The Bensons: A. C. Benson
I am a great lover of the Edwardian writers, and perhaps above all I am devoted to the work of the Benson brothers, those characteristic Edwardians who combined talent and wit with equal amounts of repression and fear.
On Friday I was leafing through A. C. Benson's From A College Window, and came upon a passage which struck me with its simple wisdom and its quite profound common sense. I will give you the passage in full later.

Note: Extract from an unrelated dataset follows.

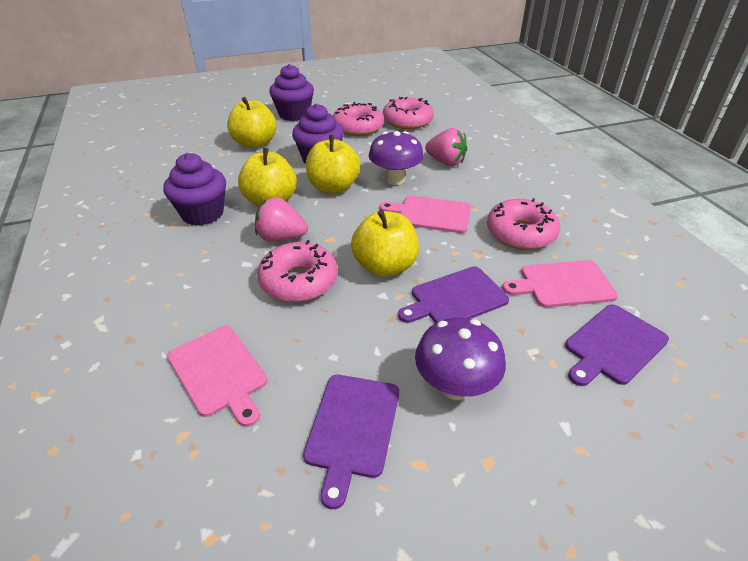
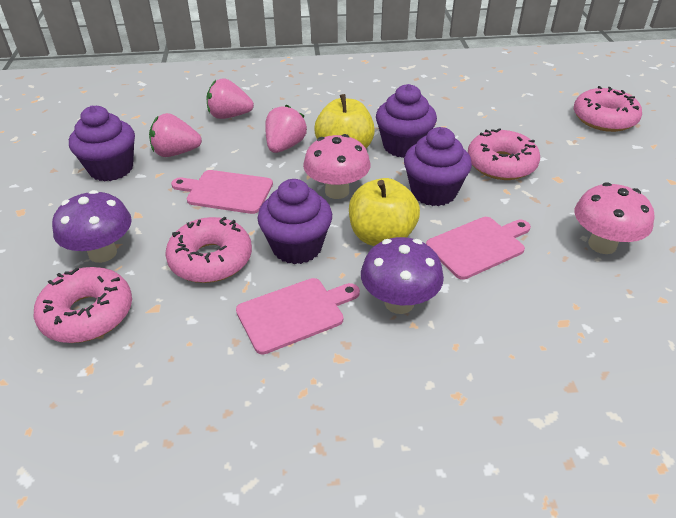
pink mushroom: 0 -> 2
pink strawberry: 2 -> 3
purple cupcake: 3 -> 4
purple cutting board: 3 -> 0
yellow apple: 4 -> 2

A. C. Benson was the most bookish and intellectual of the Bensons. The paterfamilias of the clan was the mammoth Victorian religious celebrity, Edward White Benson, himself a schoolmaster and later Queen Victoria's favourite Archbishop of Canterbury. A. C. Benson felt particularly close to his father, acutely aware of his sensitivities and worries about his children, and was desperate to please this larger-than-life character. Like all his brothers, he was a lifelong bachelor (make of that statement what you will) and he spent his entire life as a mild and much-loved school master at Cambridge. He was devoted to the education of his charges, and throughout the year he kept an idiosyncratic diary describing his insanely quiet and unremarkable life. These diaries were then worked up into books of essays and reflections which became enormously popular, and A. C. Benson found himself one of the bestselling literary celebrities of the Edwardian era. His prose, his life and his humbly conservative attitudes seemed to capture the mood of the age almost perfectly, and each year his huge reading audience looked forward to a new book from the quiet don. No less a personage than the master novelist Henry James was a fan of A. C. Benson's work, seeing it as characteristically British, capturing perfectly a certain romantic attitude toward life, education and the passing of the seasons that could only ever be written in England. Perhaps unsurprisingly, A. C. Benson was a lifelong depressive, bitter about the homosexuality he could not deny and jealous of his more vivacious and attractive brothers.
What's most extraordinary is that, once he died (in 1925), A. C. Benson was almost instantly forgotten. His books quickly went out of print, and if he was remembered at all it was as a quaint remnant of a brief age of glory in English letters. His attitudes, his writing style and his way of life all became completely unfashionable, and by the 1950s it was as though A. C. Benson had never existed.
And what a shame!
It's my great dream to one day put together a collection of his best work, though there is surely not a publisher in the universe that would be willing to back me on the project. I fear that A. C. Benson's star will continue to diminish, eventually to be snuffed out altogether at some not-too-distant date.
Here is that beautiful passage in From A College Window. Benson was in his mid-50s when he wrote the piece, and perhaps it captures perfectly both the despair and comfort of middle age:
"I no longer have any particular desire for or expectation of being impressive. One likes, of course, to feel fresh and lively; but whereas in the old days I used to enter a circle with the intention of endeavouring to be felt, of giving pleasure and interest, I now go in the humble hope of receiving either. The result is that, having got rid to a great extent of this pompous and self-regarding attitude of mind, I not only find myself more at ease, but I find other people infinitely more interesting. Instead of laying one's frigate alongside of another craft with the intention of conducting a boarding expedition, one pays a genial visit by means of the long-boat with all the circumstance of courtesy and amiability. Instead of desiring to make conquests, I am glad enough to be tolerated. I dare, too, to say what I think, not alert for any symptoms of contradiction, but fully aware that my own point of view is but one of many, and quite prepared to revise it. In the old days I desired to convince; I am now only too thankful to be convinced of error and ignorance. I now no longer shrink from saying that I know nothing of a subject; in old days I used to make a pretence of omniscience, and had to submit to being tamely unmasked. It seems to me that I must have been an unpleasant young man enough, but I humbly hope that I was not so disagreeable as might appear."
Wonderful. And so incredibly civilised.